Sep 11 13:33:59 <auristor> A frequent solution is to deploy a remctld
service which has access to issue vos commands as -localauth and then
use remctld ACLs to restrict the identities of the processes that are
permitted to request the volume release.
Sep 11 14:37:28 <kaduk> Yeah, the -localauth tokens are pretty key
for long-running stuff, at the moment.
Indeed remctl [1] has been written to be the kerberos-based remote
control AFS wrapper. However, it is complex to setup, uses a lot of
Perl and it is unlikely to be familiar to very many people (making the
footprint of people who can help us admin it low). Getting it wrong
seems to be a pretty good vector for remote exploits. It does not
seem to be a good fit.
However, we can take a simpler approach. We can use Ansible to setup
our afs server to allow a particular key to run a release script that
wraps the "vos release -localauth" for us. With this in place, we can
update the scripts that run on mirror-update to ssh remotely and call
this, rather than call "vos release" directly.
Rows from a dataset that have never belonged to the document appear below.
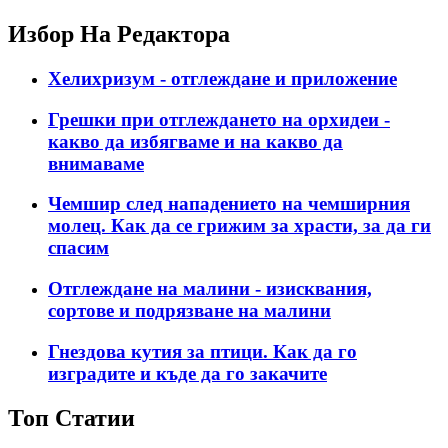
Избор На Редактора
Хелихризум - отглеждане и приложение
Грешки при отглеждането на орхидеи -
какво да избягваме и на какво да
внимаваме
Чемшир след нападението на чемширния
молец. Как да се грижим за храсти, за да ги
спасим
Отглеждане на малини - изисквания,
сортове и подрязване на малини
Гнездова кутия за птици. Как да го
изградите и къде да го закачите
Топ Статии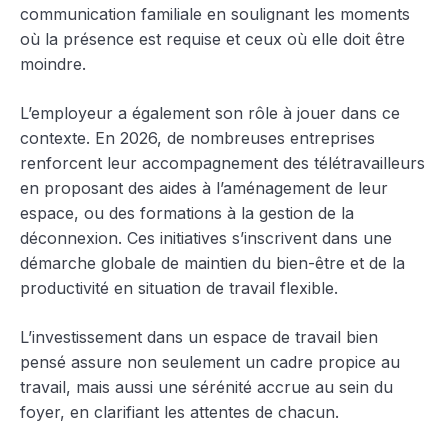
communication familiale en soulignant les moments
où la présence est requise et ceux où elle doit être
moindre.
L’employeur a également son rôle à jouer dans ce
contexte. En 2026, de nombreuses entreprises
renforcent leur accompagnement des télétravailleurs
en proposant des aides à l’aménagement de leur
espace, ou des formations à la gestion de la
déconnexion. Ces initiatives s’inscrivent dans une
démarche globale de maintien du bien-être et de la
productivité en situation de travail flexible.
L’investissement dans un espace de travail bien
pensé assure non seulement un cadre propice au
travail, mais aussi une sérénité accrue au sein du
foyer, en clarifiant les attentes de chacun.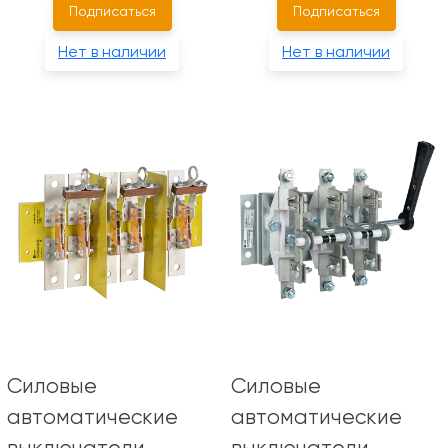
Подписаться
Подписаться
Нет в наличии
Нет в наличии
Силовые
Силовые
автоматические
автоматические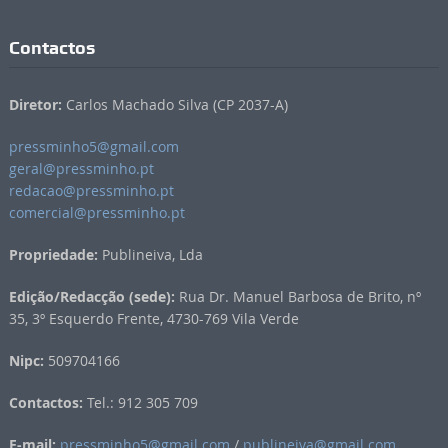
Contactos
Diretor:
Carlos Machado Silva (CP 2037-A)
pressminho5@gmail.com
geral@pressminho.pt
redacao@pressminho.pt
comercial@pressminho.pt
Propriedade:
Publineiva, Lda
Edição/Redacção (sede):
Rua Dr. Manuel Barbosa de Brito, nº
35, 3º Esquerdo Frente, 4730-769 Vila Verde
Nipc:
509704166
Contactos:
Tel.: 912 305 709
E-mail:
pressminho5@gmail.com
/
publineiva@gmail.com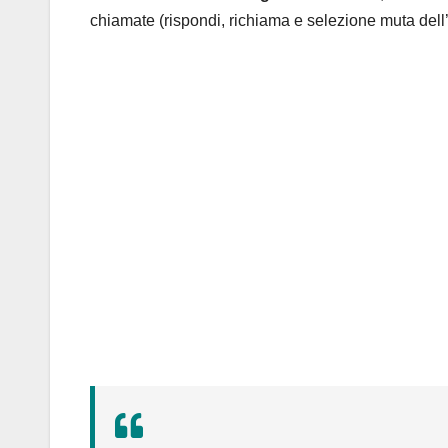
chiamate (rispondi, richiama e selezione muta dell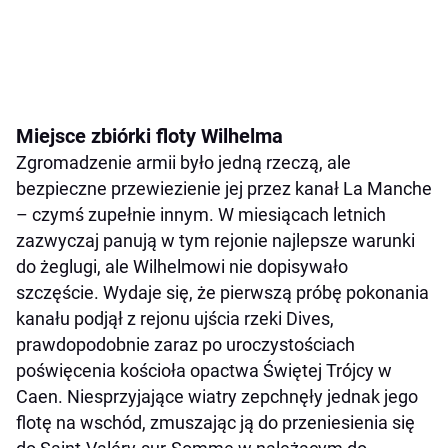
Miejsce zbiórki floty Wilhelma
Zgromadzenie armii było jedną rzeczą, ale
bezpieczne przewiezienie jej przez kanał La Manche
– czymś zupełnie innym. W miesiącach letnich
zazwyczaj panują w tym rejonie najlepsze warunki
do żeglugi, ale Wilhelmowi nie dopisywało
szczęście. Wydaje się, że pierwszą próbę pokonania
kanału podjął z rejonu ujścia rzeki Dives,
prawdopodobnie zaraz po uroczystościach
poświęcenia kościoła opactwa Świętej Trójcy w
Caen. Niesprzyjające wiatry zepchnęły jednak jego
flotę na wschód, zmuszając ją do przeniesienia się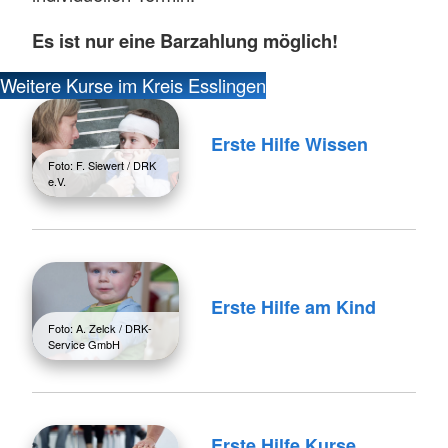
Es ist nur eine Barzahlung möglich!
Weitere Kurse im Kreis Esslingen
Erste Hilfe Wissen
Foto: F. Siewert / DRK
e.V.
Erste Hilfe am Kind
Foto: A. Zelck / DRK-
Service GmbH
Erste Hilfe Kurse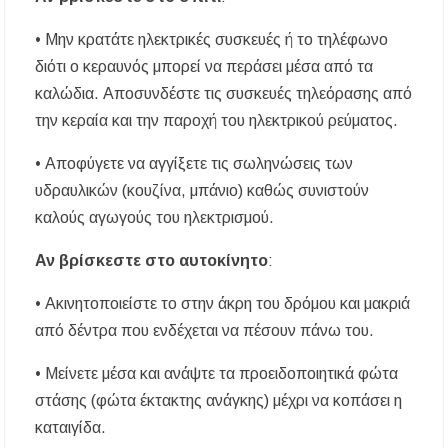
• Μην κρατάτε ηλεκτρικές συσκευές ή το τηλέφωνο
διότι ο κεραυνός μπορεί να περάσει μέσα από τα
καλώδια. Αποσυνδέστε τις συσκευές τηλεόρασης από
την κεραία και την παροχή του ηλεκτρικού ρεύματος.
• Αποφύγετε να αγγίξετε τις σωληνώσεις των
υδραυλικών (κουζίνα, μπάνιο) καθώς συνιστούν
καλούς αγωγούς του ηλεκτρισμού.
Αν βρίσκεστε στο αυτοκίνητο
:
• Ακινητοποιείστε το στην άκρη του δρόμου και μακριά
από δέντρα που ενδέχεται να πέσουν πάνω του.
• Μείνετε μέσα και ανάψτε τα προειδοποιητικά φώτα
στάσης (φώτα έκτακτης ανάγκης) μέχρι να κοπάσει η
καταιγίδα.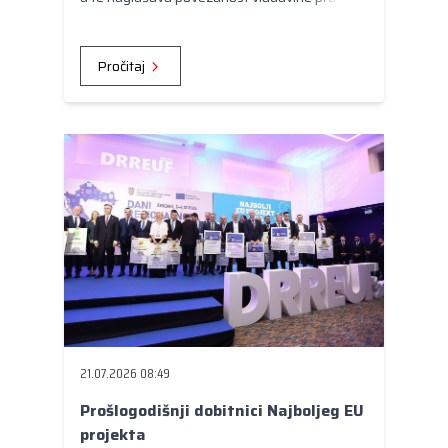
konkurentnošću, jedinstvenim tržištem i
budućim europskim financiranjem.
Pročitaj
21.07.2026 08:49
Prošlogodišnji dobitnici Najboljeg EU
projekta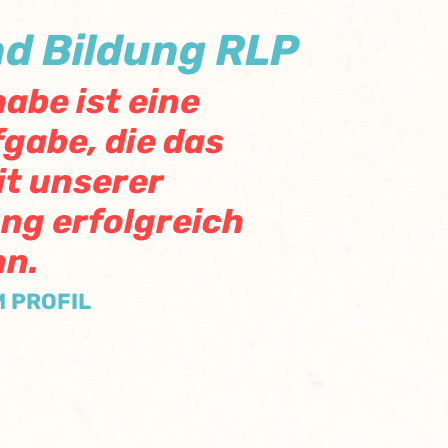
d Bildung RLP
habe ist eine
gabe, die das
t unserer
ng erfolgreich
nn.
M PROFIL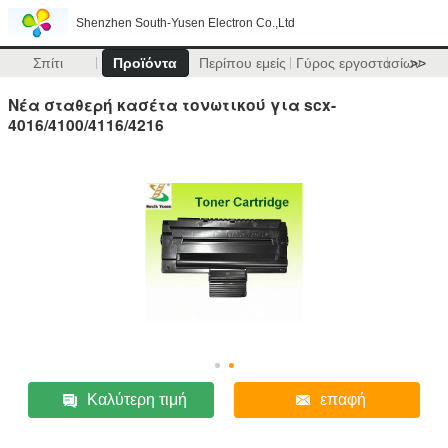
Shenzhen South-Yusen Electron Co.,Ltd
Σπίτι
Προϊόντα
Περίπου εμείς
Γύρος εργοστασίων
>>
Νέα σταθερή κασέτα τονωτικού για scx-
4016/4100/4116/4216
Καλύτερη τιμή
επαφή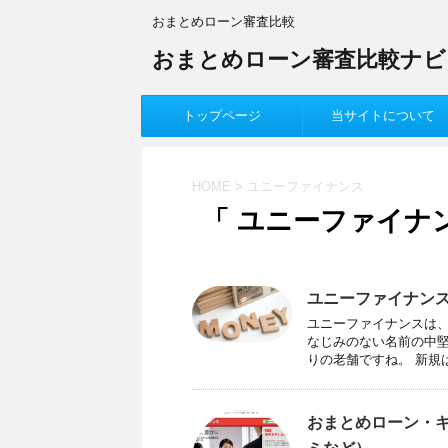
おまとめローン審査比較
おまとめローン審査比較ナビ
トップページ
当サイトについて
HOME
>
ユニーファイナンス
「 ユニーファイナン
ユニーファイナン
ユニーファイナンスは
なじみのない名前の中堅
りの老舗ですね。 新規は
おまとめローン・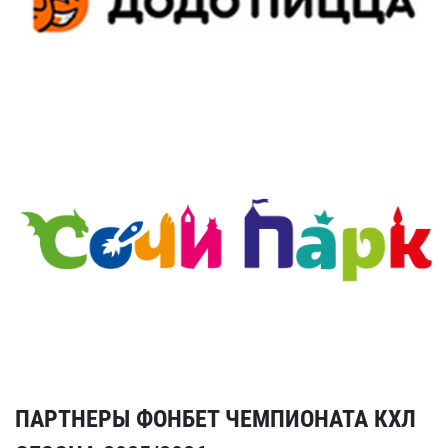
ПАРТНЕРЫ ФОНБЕТ ЧЕМПИОНАТА КХЛ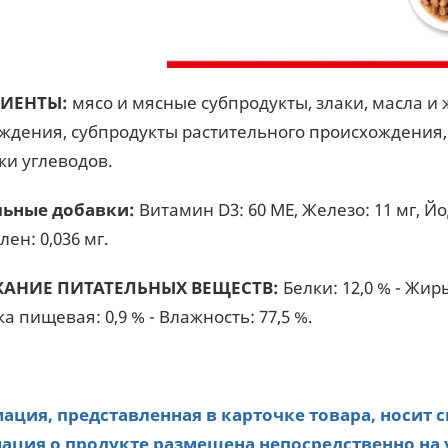
ИЕНТЫ:
мясо и мясные субпродукты, злаки, масла и 
ждения, субпродукты растительного происхождения
ки углеводов.
льные добавки:
Витамин D3: 60 ME, Железо: 11 мг, Йод:
лeн: 0,036 мг.
АНИЕ ПИТАТЕЛЬНЫХ ВЕЩЕСТВ:
Белки: 12,0 % - Жир
а пищевая: 0,9 % - Влажность: 77,5 %.
ция, представленная в карточке товара, носит 
ция о продукте размещена непосредственно на 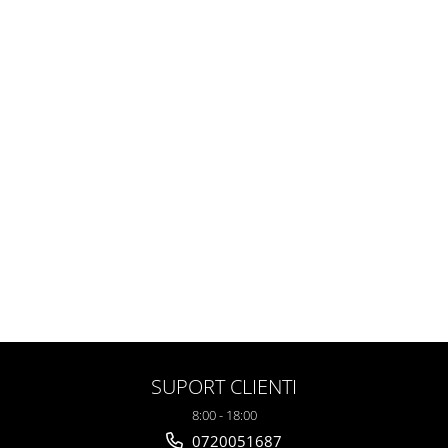
SUPORT CLIENTI
8:00 - 18:00
0720051687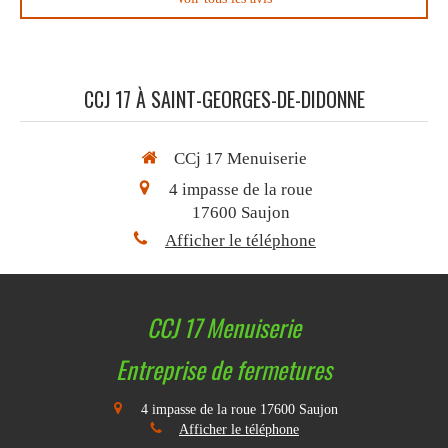
CCJ 17 À SAINT-GEORGES-DE-DIDONNE
CCj 17 Menuiserie
4 impasse de la roue
17600
Saujon
Afficher le téléphone
CCJ 17 Menuiserie
Entreprise de fermetures
4 impasse de la roue
17600
Saujon
Afficher le téléphone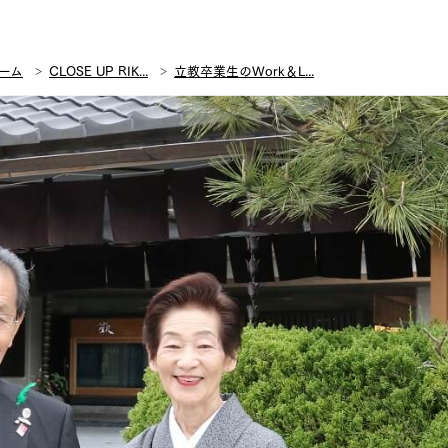
ーム
CLOSE UP RIK...
立教卒業生のWork＆L...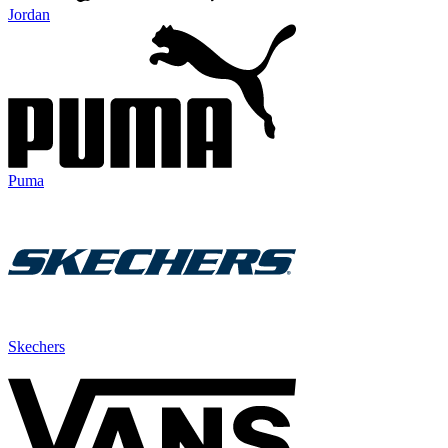
Jordan
Puma
Skechers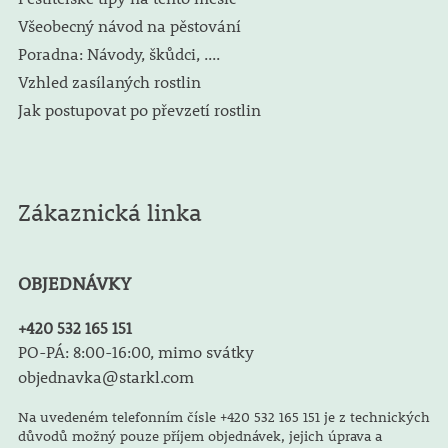
Všeobecný návod na pěstování
Poradna: Návody, škůdci, ....
Vzhled zasílaných rostlin
Jak postupovat po převzetí rostlin
Zákaznická linka
OBJEDNÁVKY
+420 532 165 151
PO-PÁ: 8:00-16:00, mimo svátky
objednavka@starkl.com
Na uvedeném telefonním čísle +420 532 165 151 je z technických
důvodů možný pouze příjem objednávek, jejich úprava a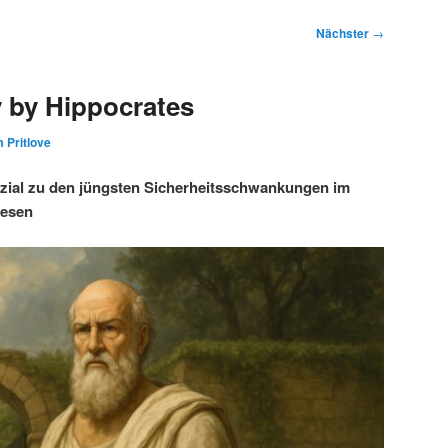
Nächster
→
 by Hippocrates
 Pritlove
ezial zu den jüngsten Sicherheitsschwankungen im
wesen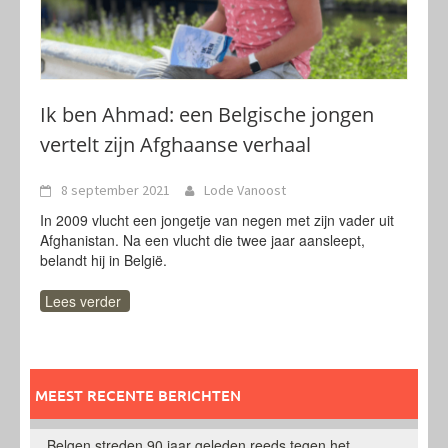
Ik ben Ahmad: een Belgische jongen
vertelt zijn Afghaanse verhaal
8 september 2021
Lode Vanoost
In 2009 vlucht een jongetje van negen met zijn vader uit
Afghanistan. Na een vlucht die twee jaar aansleept,
belandt hij in België.
Lees verder
MEEST RECENTE BERICHTEN
Belgen streden 90 jaar geleden reeds tegen het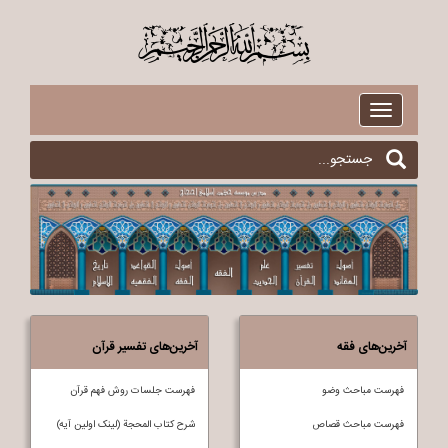
$
Toggle
navigation
آخرین‌های فقه
آخرین‌های تفسیر قرآن
فهرست مباحث وضو
فهرست جلسات روش فهم قرآن
فهرست مباحث قصاص
شرح کتاب المحجة (لینک اولین آیه)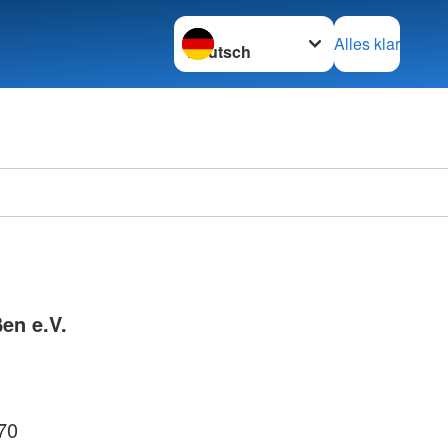
Sprache wechseln zu
Alles klar
Ortsve
Horstm
en e.V.
70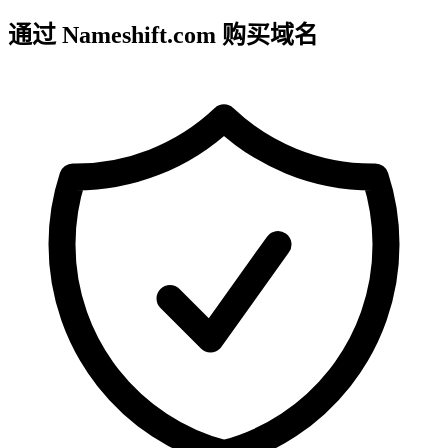
通过 Nameshift.com 购买域名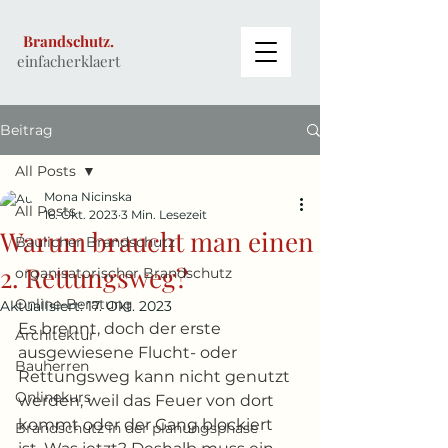
Brandschutz.
einfacherklaert
Beitrag
All Posts
Mona Nicinska
All Posts
16. Okt. 2023
3 Min. Lesezeit
Warum braucht man einen
Baulicher Brandschutz
2. Rettungsweg?
organisatorischer Brandschutz
Online-Beratung
Aktualisiert:
17. Okt. 2023
Es brennt, doch der erste 
Architektur
ausgewiesene Flucht- oder 
Bauherren
Rettungsweg kann nicht genutzt 
Onlinekurs
werden, weil das Feuer von dort 
kommt oder der Gang blockiert 
Brandschutz in der planungsphase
This implements this basic support for the remote script. A new key
will be generated on mirror-update.opendev.org and it will be allowed
to run the vos_release.sh script remotely; which filters the command
to just do "vos release -localauth".
After we have tested this, we can start using it in scripts. I think
time will tell if we need locking or other features; this seems like
the KISS place to start.
[1] https://www.eyrie.org/~eagle/software/remctl/remctl.html
Change-Id: I6c96f89c6f113362e6085febca70d58176f678e7